É, portanto, corpo explicativo (representações) e prático (normas, regras e preceitos) de caráter prescritivo e regulador, cuja função é dar aos membros de uma sociedade dividida em classes uma explicação racional para as diferenças sociais, políticas e culturais, sem jamais atribuir tais diferenças à divisão da sociedade em classes, a partir das divisões na esfera da produção.
[4] Vários foram os fatores de eclosão da Primeira Guerra Mundial. Desde a década de 1870, um sentimento de nacionalismo estava se acirrando entre as principais potências europeias. A derrota da França para a Prússia, na Guerra Franco-Prussiana de 1870-1871, estimulou o revanchismo francês. Mas havia ainda outros conflitos decorrentes do nacionalismo. Na região dos Balcãs, por exemplo, vários grupos de distintas nacionalidades estavam sob o poder político de Impérios, como o Austro-Húngaro e o Turco-Otomano, criando hostilidades e projetando-se uniões nacionais, como a dos eslavos em torno da Sérvia.
[5] Compreender o que levou à eclosão do conflito implica lembrar as consequências da Primeira Guerra Mundial, de 1914 a 1918, culminando com a derrota alemã e a assinatura, entre as potências europeias envolvidas, do Tratado de Versalhes, que, culpando a Alemanha pela guerra, declarou a perda de suas colônias e forçou o desarmamento do país. Diante desse quadro, o país derrotado enfrenta grande crise econômica, agravada pela chamada Crise de 1929. Iniciada nos Estados Unidos da América, que ao fim da Primeira Guerra tinham se estabelecido como a grande economia mundial e financiador da reconstrução da Europa devastada pela guerra, entraram em colapso econômico, levando consigo as economias de países dependentes da sua e agravando as dificuldades econômicas na Europa.
[6] O fim do comunismo soviético começou a partir do momento que Mikhail Gorbachev assumiu a liderança do partido comunista soviético em 1985. O início do “Império Soviético”, isto é, da superpotência conhecida como União das Repúblicas Socialistas Soviéticas (URSS), começou no início dos anos 1920, após a guerra civil na Rússia provocada pela Revolução Bolchevique de outubro de 1917.
[7] Sobre a violência institucionalizada na América Latina, nos anos 1960 e 1970, tomando como referência os casos de Paraguai, Brasil, Uruguai, Chile e Argentina, que requerem um tratamento analítico, simultaneamente, individualizado e articulado, em que as analogias históricas se mostram úteis, não somente para identificar as similaridades, mas, do mesmo modo, situar as especificidades das experiências autocráticas.

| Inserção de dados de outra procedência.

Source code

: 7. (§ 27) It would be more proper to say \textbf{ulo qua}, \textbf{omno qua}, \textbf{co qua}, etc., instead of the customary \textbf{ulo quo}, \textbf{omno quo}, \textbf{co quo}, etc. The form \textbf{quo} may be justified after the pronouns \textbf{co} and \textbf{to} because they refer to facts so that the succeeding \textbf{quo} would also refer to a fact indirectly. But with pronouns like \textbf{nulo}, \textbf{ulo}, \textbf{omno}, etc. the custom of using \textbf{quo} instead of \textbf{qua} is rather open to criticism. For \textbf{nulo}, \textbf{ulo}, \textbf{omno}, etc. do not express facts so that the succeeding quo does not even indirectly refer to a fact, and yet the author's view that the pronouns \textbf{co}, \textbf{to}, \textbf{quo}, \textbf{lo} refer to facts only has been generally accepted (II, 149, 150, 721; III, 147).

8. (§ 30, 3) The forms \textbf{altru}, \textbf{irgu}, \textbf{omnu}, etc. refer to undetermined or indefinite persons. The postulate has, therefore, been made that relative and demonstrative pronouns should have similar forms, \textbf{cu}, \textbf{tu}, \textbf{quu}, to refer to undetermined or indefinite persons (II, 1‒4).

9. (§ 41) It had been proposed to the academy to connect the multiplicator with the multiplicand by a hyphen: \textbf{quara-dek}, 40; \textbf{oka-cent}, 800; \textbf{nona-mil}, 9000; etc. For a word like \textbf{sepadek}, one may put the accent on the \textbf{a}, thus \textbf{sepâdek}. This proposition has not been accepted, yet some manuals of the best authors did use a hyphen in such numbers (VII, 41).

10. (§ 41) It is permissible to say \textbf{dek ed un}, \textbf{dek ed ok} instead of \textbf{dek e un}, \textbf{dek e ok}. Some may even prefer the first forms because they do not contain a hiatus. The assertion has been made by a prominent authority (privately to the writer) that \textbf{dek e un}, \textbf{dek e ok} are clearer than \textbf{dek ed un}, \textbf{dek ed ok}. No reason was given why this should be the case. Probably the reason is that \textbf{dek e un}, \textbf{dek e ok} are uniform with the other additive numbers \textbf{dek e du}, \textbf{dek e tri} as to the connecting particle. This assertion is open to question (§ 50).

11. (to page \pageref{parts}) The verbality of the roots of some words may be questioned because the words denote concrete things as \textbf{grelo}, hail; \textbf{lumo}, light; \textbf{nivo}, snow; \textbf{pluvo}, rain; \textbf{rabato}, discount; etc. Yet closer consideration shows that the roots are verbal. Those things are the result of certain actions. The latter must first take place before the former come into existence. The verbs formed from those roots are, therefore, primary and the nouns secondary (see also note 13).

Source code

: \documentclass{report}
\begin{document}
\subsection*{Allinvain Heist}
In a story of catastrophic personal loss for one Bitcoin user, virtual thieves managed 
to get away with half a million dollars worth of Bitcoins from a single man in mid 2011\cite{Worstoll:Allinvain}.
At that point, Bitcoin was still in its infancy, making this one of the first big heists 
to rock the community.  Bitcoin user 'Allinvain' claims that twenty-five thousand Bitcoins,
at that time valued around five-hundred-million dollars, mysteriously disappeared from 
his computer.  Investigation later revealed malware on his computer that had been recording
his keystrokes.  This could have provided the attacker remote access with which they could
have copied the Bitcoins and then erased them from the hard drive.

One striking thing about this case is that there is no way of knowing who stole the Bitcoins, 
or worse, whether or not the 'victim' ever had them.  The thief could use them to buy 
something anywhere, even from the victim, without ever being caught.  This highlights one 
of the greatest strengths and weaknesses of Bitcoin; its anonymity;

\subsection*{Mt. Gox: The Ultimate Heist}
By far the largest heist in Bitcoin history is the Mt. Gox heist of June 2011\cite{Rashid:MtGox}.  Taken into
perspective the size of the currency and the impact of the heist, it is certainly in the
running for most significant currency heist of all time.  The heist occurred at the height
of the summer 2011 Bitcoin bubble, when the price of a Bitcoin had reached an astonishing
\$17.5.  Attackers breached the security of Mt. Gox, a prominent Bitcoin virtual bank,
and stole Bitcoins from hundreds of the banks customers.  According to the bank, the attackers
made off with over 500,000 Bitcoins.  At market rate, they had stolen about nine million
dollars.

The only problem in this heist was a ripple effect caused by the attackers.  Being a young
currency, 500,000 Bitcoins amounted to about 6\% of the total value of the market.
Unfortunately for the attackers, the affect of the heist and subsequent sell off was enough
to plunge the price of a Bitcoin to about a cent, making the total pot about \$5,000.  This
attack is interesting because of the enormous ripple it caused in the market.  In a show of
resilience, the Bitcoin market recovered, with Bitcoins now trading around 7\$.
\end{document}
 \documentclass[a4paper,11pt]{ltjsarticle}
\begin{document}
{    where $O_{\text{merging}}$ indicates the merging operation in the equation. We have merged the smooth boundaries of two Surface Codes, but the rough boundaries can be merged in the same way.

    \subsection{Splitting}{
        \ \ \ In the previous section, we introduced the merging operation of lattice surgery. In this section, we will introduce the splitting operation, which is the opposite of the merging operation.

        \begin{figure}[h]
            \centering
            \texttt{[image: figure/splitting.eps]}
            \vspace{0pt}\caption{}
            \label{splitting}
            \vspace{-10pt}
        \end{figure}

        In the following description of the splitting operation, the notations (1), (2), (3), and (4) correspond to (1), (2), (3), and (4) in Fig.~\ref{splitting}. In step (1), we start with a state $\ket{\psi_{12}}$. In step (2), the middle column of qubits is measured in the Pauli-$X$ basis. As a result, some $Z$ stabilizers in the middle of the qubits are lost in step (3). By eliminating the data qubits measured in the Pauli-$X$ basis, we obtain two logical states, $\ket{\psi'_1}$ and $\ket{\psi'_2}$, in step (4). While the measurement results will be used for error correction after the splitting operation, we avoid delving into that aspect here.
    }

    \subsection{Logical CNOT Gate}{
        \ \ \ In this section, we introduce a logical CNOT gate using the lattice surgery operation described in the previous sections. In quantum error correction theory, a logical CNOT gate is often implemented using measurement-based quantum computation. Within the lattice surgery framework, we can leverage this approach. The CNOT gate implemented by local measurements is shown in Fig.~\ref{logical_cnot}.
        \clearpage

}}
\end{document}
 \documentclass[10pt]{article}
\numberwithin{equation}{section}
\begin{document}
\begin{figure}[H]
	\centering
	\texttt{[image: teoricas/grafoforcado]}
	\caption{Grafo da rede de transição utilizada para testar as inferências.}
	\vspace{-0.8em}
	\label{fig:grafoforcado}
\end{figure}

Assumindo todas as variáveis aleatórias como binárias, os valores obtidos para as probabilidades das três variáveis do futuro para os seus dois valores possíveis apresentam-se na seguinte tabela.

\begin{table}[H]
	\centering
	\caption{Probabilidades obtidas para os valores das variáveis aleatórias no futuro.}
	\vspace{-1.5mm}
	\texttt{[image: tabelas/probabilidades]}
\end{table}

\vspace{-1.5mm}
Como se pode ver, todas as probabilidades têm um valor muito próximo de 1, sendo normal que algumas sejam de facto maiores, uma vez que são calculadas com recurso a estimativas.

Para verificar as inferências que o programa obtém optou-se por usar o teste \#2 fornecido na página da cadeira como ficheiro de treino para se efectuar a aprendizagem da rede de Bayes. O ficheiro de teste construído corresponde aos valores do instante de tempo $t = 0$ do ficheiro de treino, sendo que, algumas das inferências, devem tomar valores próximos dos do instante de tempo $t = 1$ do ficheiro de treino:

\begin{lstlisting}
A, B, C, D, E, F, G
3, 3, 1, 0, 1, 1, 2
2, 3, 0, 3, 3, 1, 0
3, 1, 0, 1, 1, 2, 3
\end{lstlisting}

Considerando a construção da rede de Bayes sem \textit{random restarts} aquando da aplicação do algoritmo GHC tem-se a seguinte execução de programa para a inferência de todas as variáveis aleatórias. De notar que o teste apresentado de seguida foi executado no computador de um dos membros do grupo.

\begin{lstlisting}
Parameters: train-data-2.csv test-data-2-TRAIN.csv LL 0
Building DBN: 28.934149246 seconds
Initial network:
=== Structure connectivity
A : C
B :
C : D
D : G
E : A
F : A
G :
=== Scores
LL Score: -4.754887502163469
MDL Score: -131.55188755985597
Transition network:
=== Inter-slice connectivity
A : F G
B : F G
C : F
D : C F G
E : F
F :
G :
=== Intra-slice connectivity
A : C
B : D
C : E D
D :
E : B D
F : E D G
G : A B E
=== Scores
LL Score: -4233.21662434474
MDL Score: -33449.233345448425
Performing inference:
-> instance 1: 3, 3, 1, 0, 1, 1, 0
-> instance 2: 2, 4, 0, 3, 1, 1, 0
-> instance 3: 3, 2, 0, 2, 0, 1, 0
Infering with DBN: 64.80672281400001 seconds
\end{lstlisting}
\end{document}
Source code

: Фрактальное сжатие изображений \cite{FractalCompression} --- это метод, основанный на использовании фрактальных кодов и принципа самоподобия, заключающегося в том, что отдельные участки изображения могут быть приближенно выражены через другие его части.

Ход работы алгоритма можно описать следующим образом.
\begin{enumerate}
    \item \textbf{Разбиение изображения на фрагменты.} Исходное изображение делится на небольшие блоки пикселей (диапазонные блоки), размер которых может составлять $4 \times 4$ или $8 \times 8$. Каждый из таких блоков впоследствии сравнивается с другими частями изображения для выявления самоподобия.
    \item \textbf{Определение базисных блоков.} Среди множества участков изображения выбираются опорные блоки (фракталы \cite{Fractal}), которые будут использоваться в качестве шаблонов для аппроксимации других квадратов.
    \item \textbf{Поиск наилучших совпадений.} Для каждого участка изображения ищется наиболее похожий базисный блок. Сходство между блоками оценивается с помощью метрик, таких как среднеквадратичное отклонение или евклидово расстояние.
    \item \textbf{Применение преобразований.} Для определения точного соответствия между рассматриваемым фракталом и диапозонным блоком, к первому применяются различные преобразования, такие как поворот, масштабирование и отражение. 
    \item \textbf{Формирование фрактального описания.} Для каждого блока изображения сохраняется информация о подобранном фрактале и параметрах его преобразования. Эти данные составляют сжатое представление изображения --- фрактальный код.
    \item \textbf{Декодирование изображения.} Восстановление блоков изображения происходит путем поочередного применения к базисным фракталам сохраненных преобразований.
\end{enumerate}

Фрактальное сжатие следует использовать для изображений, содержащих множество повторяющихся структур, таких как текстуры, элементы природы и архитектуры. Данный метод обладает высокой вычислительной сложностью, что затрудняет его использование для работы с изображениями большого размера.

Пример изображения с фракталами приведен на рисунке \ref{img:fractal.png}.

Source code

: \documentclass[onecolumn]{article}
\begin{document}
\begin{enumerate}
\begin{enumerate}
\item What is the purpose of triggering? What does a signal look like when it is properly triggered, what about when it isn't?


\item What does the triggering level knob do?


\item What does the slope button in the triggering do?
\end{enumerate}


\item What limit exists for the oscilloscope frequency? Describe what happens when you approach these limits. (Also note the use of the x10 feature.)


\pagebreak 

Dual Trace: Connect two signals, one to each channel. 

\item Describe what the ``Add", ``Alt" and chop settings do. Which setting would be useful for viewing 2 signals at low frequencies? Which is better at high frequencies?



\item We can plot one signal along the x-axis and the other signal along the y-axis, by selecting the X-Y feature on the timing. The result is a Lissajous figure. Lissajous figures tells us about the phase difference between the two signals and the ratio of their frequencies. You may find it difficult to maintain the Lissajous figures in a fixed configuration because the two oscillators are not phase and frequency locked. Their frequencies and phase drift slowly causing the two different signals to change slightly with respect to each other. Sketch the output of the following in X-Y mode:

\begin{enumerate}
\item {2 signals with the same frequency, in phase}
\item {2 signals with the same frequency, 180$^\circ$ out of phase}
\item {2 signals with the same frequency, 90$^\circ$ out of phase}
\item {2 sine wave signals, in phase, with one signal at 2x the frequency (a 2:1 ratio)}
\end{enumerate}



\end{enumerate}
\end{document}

[8] Modernidade líquida é termo cunhado pelo filósofo Zygmunt Bauman (1925-2017) para definir o mundo globalizado. A liquidez e sua volatilidade seriam características que vieram desorganizar todas as esferas da vida social como o amor, a cultura, o trabalho, etc. tal qual a conhecíamos até o momento.
[9] “A aparição da sociedade do conhecimento chega com a percepção que tem lugar no século XX. A informação precisava de ser interpretada e requeria, portanto, a presença de trabalhadores do conhecimento… os seres humanos, entendidos como animais sociais, participam nas interações sociais e compartilham o seu conhecimento pessoal em sistemas cada vez mais complexos. Este ecossistema de sentidos e valores construídos individualmente favoreceu durante a segunda metade do século XX, a criação do que hoje é conhecido como a gestão do conhecimento”.